(Material for this task begins)
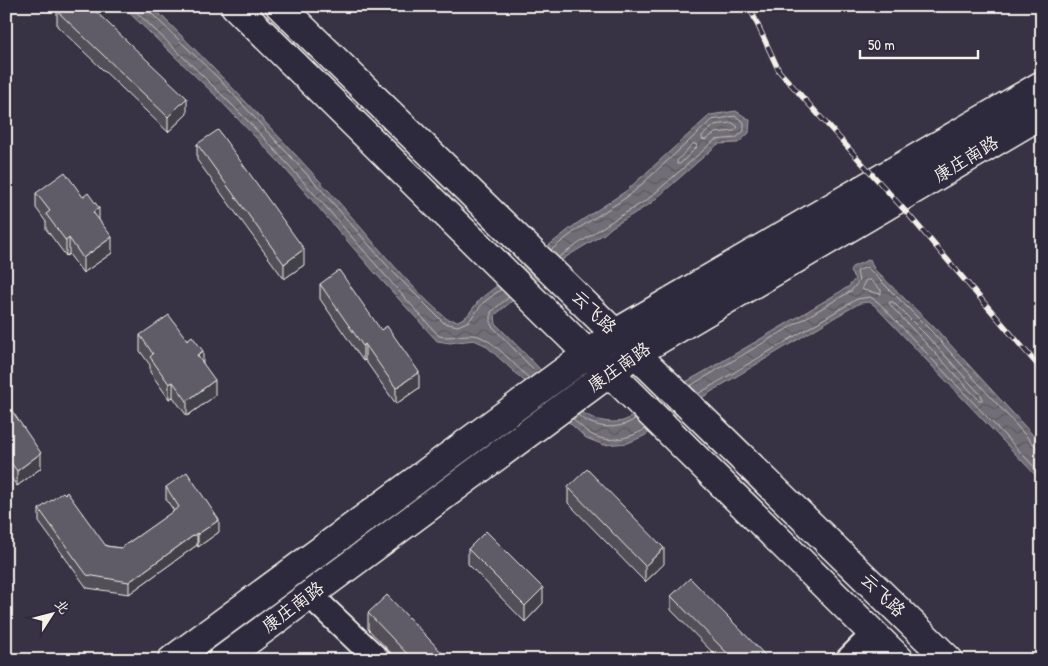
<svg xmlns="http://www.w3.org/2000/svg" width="1048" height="666" font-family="'Patrick Hand','LXGW WenKai TC',sans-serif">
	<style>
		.water { fill: url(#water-waves); stroke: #a6a2a4 }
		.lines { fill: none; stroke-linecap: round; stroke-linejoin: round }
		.shore { stroke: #c0bdbb; stroke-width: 1 }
		.minor-casing { stroke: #f4f1e8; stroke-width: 28 }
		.major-casing { stroke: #f4f1e8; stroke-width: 31 }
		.minor { stroke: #2f2a3d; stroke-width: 24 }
		.major { stroke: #2f2a3d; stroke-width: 28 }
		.rail-casing { stroke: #f4f1e8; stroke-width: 5.5 }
		.rail { stroke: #2f2a3d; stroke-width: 4; stroke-dasharray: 11; stroke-linecap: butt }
		.wall { fill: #524f59; stroke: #f4f1e8 }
		.shaded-wall { fill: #424048; stroke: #f4f1e8 }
		.building { fill: #5f5c67; stroke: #f4f1e8 }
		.labels { text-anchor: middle; stroke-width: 4; stroke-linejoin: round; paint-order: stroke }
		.street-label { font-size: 18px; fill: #f4f1e8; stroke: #2f2a3d }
	</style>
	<defs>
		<pattern id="water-waves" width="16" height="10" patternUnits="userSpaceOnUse" patternTransform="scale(1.25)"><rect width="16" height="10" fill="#726e77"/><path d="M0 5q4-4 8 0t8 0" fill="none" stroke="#5b595c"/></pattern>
	</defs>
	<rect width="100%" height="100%" fill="#373244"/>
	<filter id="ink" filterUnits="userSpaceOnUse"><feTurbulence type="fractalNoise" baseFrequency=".02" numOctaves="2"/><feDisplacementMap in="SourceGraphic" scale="10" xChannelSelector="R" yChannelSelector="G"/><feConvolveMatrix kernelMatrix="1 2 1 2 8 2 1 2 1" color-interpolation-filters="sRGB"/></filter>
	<g filter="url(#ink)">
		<path class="water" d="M 122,6 L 152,6 C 212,66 271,127 328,190 C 368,234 403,281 447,319 L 458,321 L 467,316 L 480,299 L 576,224 L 626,191 L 710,115 L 736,111 L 750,120 L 749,133 L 738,143 L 718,144 L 650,204 L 612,227 L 604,234 L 566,257 L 495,315 L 496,324 L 583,413 C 595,420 608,424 623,421 C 632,418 651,402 661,396 C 724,361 786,324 848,287 L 855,279 L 850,272 L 852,267 L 870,259 L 874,269 L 936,329 L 1042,445 L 1042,482 L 874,305 L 869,302 L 860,303 L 832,319 L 717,388 L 644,436 L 628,443 L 604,445 L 586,438 L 485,345 L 474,340 L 450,343 L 437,341 L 375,273 L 279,162 L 215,95 Z"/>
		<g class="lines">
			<path class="shore" d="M 130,6 C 182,56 235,105 283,159 C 336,217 386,278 439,336 C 451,339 462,334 474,335 C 491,337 516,367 529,378
				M 149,6 L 150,12 L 219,79 L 325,194 L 390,269 L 444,323 L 458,326 L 469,321 L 483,303 L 501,289
				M 733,123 L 738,127 L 734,131 L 715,133 L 705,140 L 702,139 L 702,136 L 715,125 Z
				M 693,144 L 696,144 L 697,147 L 680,164 L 677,164 L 677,161 Z
				M 551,250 L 579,228 L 630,195 L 712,120 L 735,116 L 744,122 L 744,131 L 736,138 L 715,140 L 647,200 L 609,223 L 559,257
				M 866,280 L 870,280 L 881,290 L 881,294 L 863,290 L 862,288 Z
				M 509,297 L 491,312 L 491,325 L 537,373
				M 890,302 L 893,302 L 927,336 L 982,396 L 982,400 L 979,400 L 890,305 Z
				M 690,386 L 851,291 L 859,281 L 857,271 L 867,267 L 932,332 L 1036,447 L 1042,448
				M 698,394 L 857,299 L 870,297 L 878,302 L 1042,475
				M 578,415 C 594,429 618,431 635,419
				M 573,419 C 578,423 582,428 588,432 C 604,445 629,439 645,429"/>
			<defs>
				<path id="minor" d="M 310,595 L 378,660
					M 848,660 L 874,634"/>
				<path id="major" d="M 235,6 L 588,354 L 610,373 L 900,660
					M 280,6 L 949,660
					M 172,660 L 616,333 L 1042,85
					M 222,660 L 636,353 L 1042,114"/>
			</defs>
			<use href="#minor" class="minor-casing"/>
			<use href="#major" class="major-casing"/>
			<use href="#minor" class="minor"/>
			<use href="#major" class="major"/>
			<defs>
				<path id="rail" d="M 749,6 L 779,71 L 908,214 L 1042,370"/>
			</defs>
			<use href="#rail" class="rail-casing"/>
			<use href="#rail" class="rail"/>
		</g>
		<path class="wall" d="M 57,11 L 187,114 L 168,132 L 57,26 Z
			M 197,144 L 304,265 L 284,279 L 197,160 Z
			M 36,193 L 99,220 L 112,253 L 83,273 L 69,254 L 66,256 L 46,229 L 46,222 L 36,208 Z
			M 320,284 L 419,388 L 396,404 L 365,360 L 363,361 L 320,299 Z
			M 140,335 L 215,396 L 187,416 L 173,397 L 169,399 L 150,372 L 150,365 L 140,351 Z
			M 6,406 L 41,468 L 17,486 L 6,471 Z
			M 166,487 L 219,532 L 198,547 L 197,545 L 129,594 L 87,588 L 39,522 L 39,509 L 106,546 L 121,548 L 174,511 L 166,499 Z
			M 568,487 L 664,564 L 645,582 L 568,503 Z
			M 468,549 L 543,603 L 525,622 L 468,564 Z
			M 671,596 L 767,660 L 720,660 L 671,610 Z
			M 368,613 L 449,660 L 398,660 L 368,629 Z"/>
		<path class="shaded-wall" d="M 187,98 L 187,114 L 168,132 L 168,117 Z
			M 99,208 L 99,224 L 93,212 Z
			M 112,237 L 112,253 L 83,273 L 83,258 Z
			M 69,238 L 69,254 L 66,256 L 66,241 Z
			M 304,249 L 304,265 L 284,279 L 284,264 Z
			M 365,344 L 365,360 L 363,361 L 363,346 Z
			M 203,351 L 203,366 L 197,355 Z
			M 419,372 L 419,388 L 396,404 L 396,388 Z
			M 215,380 L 215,396 L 187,416 L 187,401 Z
			M 173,382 L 173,397 L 169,399 L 169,384 Z
			M 41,453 L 41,468 L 17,486 L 17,471 Z
			M 219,520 L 219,532 L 198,547 L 198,534 Z
			M 197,533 L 197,545 L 129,594 L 129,582 Z
			M 664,548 L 664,564 L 645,582 L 645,566 Z
			M 543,588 L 543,603 L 525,622 L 525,606 Z"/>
		<path class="building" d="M 61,6 L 90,6 L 187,98 L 168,117 L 57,11 Z
			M 218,130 L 304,249 L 284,264 L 197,144 Z
			M 65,172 L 83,197 L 88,193 L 99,208 L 93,212 L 112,237 L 83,258 L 69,238 L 66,241 L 46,214 L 50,211 L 36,193 Z
			M 339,270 L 381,330 L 387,326 L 419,372 L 396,388 L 365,344 L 363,346 L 320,284 Z
			M 169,315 L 187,340 L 192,336 L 203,351 L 197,355 L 215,380 L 187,401 L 173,382 L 169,384 L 150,357 L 153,354 L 140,335 Z
			M 8,405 L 41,453 L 17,471 L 6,456 L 6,406 Z
			M 587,469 L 664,548 L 645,566 L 568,487 Z
			M 187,472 L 219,520 L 198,534 L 197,533 L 129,582 L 87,575 L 39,509 L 63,492 L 65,494 L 67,492 L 106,546 L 121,548 L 179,507 L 166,487 Z
			M 486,531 L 543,588 L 525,606 L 468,549 Z
			M 690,578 L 767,657 L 764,660 L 728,660 L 731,657 L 671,596 Z
			M 387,595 L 449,660 L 413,660 L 368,613 Z"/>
	</g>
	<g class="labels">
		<g class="street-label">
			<text transform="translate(966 159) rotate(-31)" y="6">康庄南路</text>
			<text transform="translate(594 312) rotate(44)" y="6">云飞路</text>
			<text transform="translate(619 367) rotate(-35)" y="6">康庄南路</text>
			<text transform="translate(883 595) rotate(44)" y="6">云飞路</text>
			<text transform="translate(293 607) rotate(-37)" y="6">康庄南路</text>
		</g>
	</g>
	<rect width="1048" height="666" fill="none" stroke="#2f2a3d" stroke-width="25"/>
	<rect x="12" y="12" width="1023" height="641" fill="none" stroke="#f4f1e8" stroke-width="2" filter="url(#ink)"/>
	<g transform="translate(52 614) rotate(54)" stroke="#2f2a3d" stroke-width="4" paint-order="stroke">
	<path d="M0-4L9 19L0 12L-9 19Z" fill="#f4f1e8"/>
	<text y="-8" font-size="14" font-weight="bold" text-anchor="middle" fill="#f4f1e8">北</text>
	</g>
	<path d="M860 50v8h118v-8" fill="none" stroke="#f4f1e8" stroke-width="2.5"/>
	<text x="868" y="50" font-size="15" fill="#f4f1e8" stroke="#2f2a3d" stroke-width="4" paint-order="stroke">50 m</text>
</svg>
(Material for this task ends)
**What to work on**
When you reach the line holding "310,595 L 378,660" in the records above, begin reproducing exactly, stop after the line holding "L 168,117 Z", and output nothing else.

**Exercise solution**
				<path id="minor" d="M 310,595 L 378,660
					M 848,660 L 874,634"/>
				<path id="major" d="M 235,6 L 588,354 L 610,373 L 900,660
					M 280,6 L 949,660
					M 172,660 L 616,333 L 1042,85
					M 222,660 L 636,353 L 1042,114"/>
			</defs>
			<use href="#minor" class="minor-casing"/>
			<use href="#major" class="major-casing"/>
			<use href="#minor" class="minor"/>
			<use href="#major" class="major"/>
			<defs>
				<path id="rail" d="M 749,6 L 779,71 L 908,214 L 1042,370"/>
			</defs>
			<use href="#rail" class="rail-casing"/>
			<use href="#rail" class="rail"/>
		</g>
		<path class="wall" d="M 57,11 L 187,114 L 168,132 L 57,26 Z
			M 197,144 L 304,265 L 284,279 L 197,160 Z
			M 36,193 L 99,220 L 112,253 L 83,273 L 69,254 L 66,256 L 46,229 L 46,222 L 36,208 Z
			M 320,284 L 419,388 L 396,404 L 365,360 L 363,361 L 320,299 Z
			M 140,335 L 215,396 L 187,416 L 173,397 L 169,399 L 150,372 L 150,365 L 140,351 Z
			M 6,406 L 41,468 L 17,486 L 6,471 Z
			M 166,487 L 219,532 L 198,547 L 197,545 L 129,594 L 87,588 L 39,522 L 39,509 L 106,546 L 121,548 L 174,511 L 166,499 Z
			M 568,487 L 664,564 L 645,582 L 568,503 Z
			M 468,549 L 543,603 L 525,622 L 468,564 Z
			M 671,596 L 767,660 L 720,660 L 671,610 Z
			M 368,613 L 449,660 L 398,660 L 368,629 Z"/>
		<path class="shaded-wall" d="M 187,98 L 187,114 L 168,132 L 168,117 Z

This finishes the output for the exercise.